Seattle restaurants and retail employers may soon face significant restrictions on employee scheduling. The Seattle City Council is currently considering a proposed ordinance with the potential to impact hundreds of employers across the City. Following are the basics of the proposed legislation.
What employers would be covered by the proposed ordinance?
- Retail employers and large limited or quick food service employers with 500 or more employees worldwide; and
- Full-service restaurants with 500 or more employees and 40 or more locations worldwide.
What employees would be covered by the proposed ordinance?
- Hourly, non-exempt employees who work at least 50% of the time within the City of Seattle.
What would employers be required to do under the proposed ordinance?
- Pay an extra hour of pay at regular rate (in addition to wages earned) for:
- any addition of hours or shifts not on the Posted Schedule; or
- any change from the Posted Schedule to start or end time of a shift that does not result in a loss of hours.
- Provide timely notice to employees of any changes to the Posted Schedule.
- Provide employees with at least 14 days’ advance notice of their work schedules (“Posted Schedule”).
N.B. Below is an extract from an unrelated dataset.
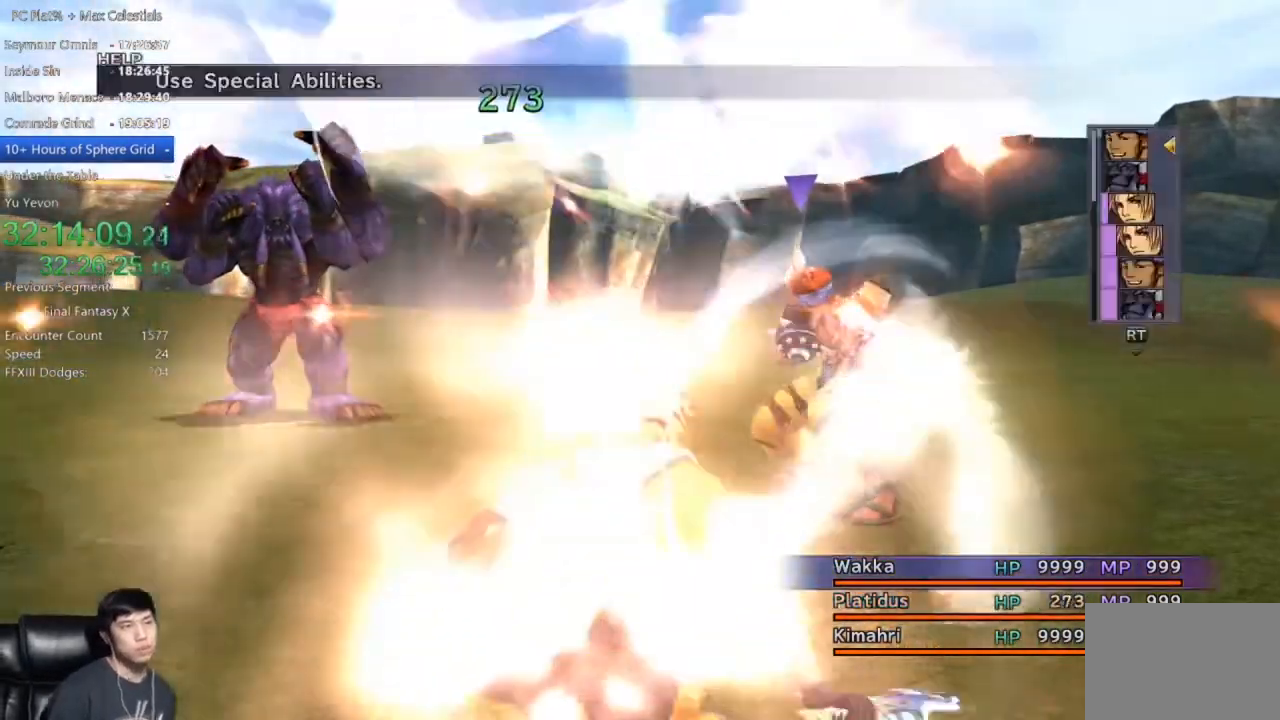
Gameplay with a controller (Xbox layout); each line is a JSON object with the inputs held at the frame after it. "events" lists button and stick changes between this image and that frame as [ms after this image, input, new state], when the widget could be followed in between.
{"buttons": ["Y"], "left_stick": "center", "right_stick": "center", "events": [[301, "Y", "down"], [367, "Y", "up"], [467, "Y", "down"]]}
- Allow employees the opportunity to provide input into their work schedules and engage in an interactive process to discuss any such request, including engaging in an interactive process to discuss any significant changes to employees’ schedules.
- Provide a good faith estimate — at the time of hire, annually thereafter, and anytime there is a significant scheduling change — of employees’ work schedules.
- Pay time and a half for the length or remainder of the employee’s shift for:
- any subtraction of hours from a shift after the employee has reported for work;
- any change from the Posted Schedule to the start or end time of a shift that results in a loss of hours;
- any cancellation of a shift that was on the Posted Schedule;
- any on-call shift for which the employee does not report to work; or
- any hours worked on shifts that are fewer than 10 hours apart (which can only be worked if the employee consents to do so).
- Offer hours of additional work to existing employees before hiring new employees.
In addition to the above requirements, what would employers be prohibited from doing under the proposed ordinance?
Employers could not:
- Deny an employee’s scheduling request related to the employee’s serious health condition, caregiving, education, or other job responsibilities absent a bona fide business reason for doing so.
- Require employees to find replacements to cover their scheduled shifts when they are unable to work.
- Schedule employees for shifts separated by fewer than 10 hours (other than split shifts) without the employee’s consent.
What is the status of the proposed ordinance?
The Seattle City Council is in the process of holding public hearings on the proposed legislation. It may be voted upon as early as next month.